Winnipeggers' hopes and dreams on 'Before I Die' wall

It's an unusual thing to see on the side of a building: the phrase "Before I die, I want to ______." That's what exists on the Spence Neighbourhood Association building, and what's written below it is a fascinating snapshot of who makes up a neighbourhood.

Spence Neighbourhood Association struck by honesty of people's posts

Before I die wall on Spence Neighbourhood Association building at corner of Ellice and Maryland in Winnipeg. (CBC/Dineen)

It's an unusual thing to see on the side of a building: the phrase "Before I die, I want to ______."

That's what exists on the Spence Neighbourhood Association building, and what's written below it is a fascinating snapshot of who makes up a neighbourhood, giving insight into people's hopes and dreams.

To create the Before I Die wall on the side of its building, located on Ellice Avenue and Maryland Street, the association used four sheets of plywood and painted them with chalkboard paint.

Along the top it says "Before I die" and there are lines below where people can write whatever they wish.

Message on Before I die wall at corner of Ellice and Maryland in Winnipeg. (CBC/Dineen)

Jamil Mahmood, the association's executive director, says when they first put up the wall, they were expecting a lot more swear words and graffiti.

"It strikes me how honest people are," he explained.
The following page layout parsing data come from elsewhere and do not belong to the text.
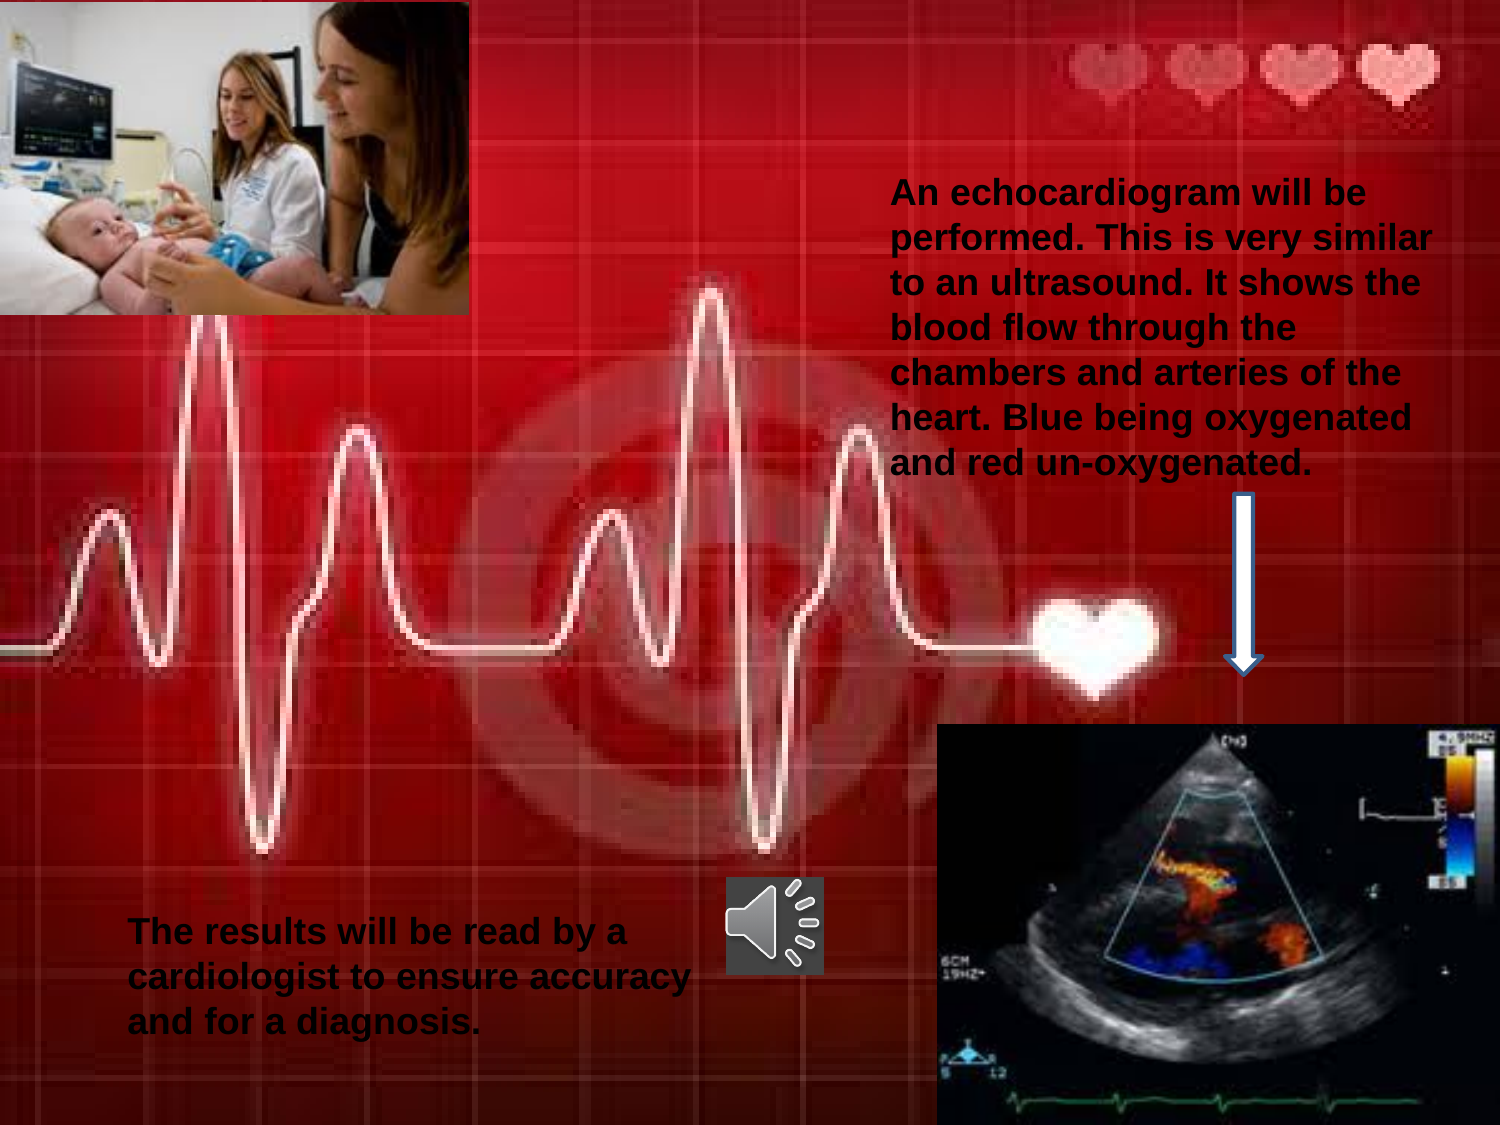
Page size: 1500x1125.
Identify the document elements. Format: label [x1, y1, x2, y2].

picture [0, 1, 469, 315]
list [0, 0, 1500, 1125]
list [937, 724, 1500, 1125]
picture [724, 875, 826, 976]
"Maybe it's the anonymity of knowing you are going to write something and walk away, but it's always surprising how honest and passionate people are with their innermost wishes being put on a public wall."

Members of the community came forward with the idea to erect a wall like this. They had seen other Before I Die walls in a number of communities in the United States and wanted to do it in Winnipeg.

The movement was started by a woman named Candy Chang in New Orleans. Now there are over 375 Before I Die walls, in 25 different languages, in 60 countries around the world.

Here in Winnipeg, Mahmood says the wall fills up so quickly, they end up cleaning it once or twice a week.

"I see people get out of their cars, run over and do it," he said.

"I see people taking pictures with their friends while they are writing on the wall. It's anyone walking by."

He feels especially hopeful by one message that reads, "Bring peace to the gangs."

Mahmood added that overall, "it's been a place for a community to dream. We see this a lot in youth programs ... but to be public and out on a wall, I think, takes it to a new level."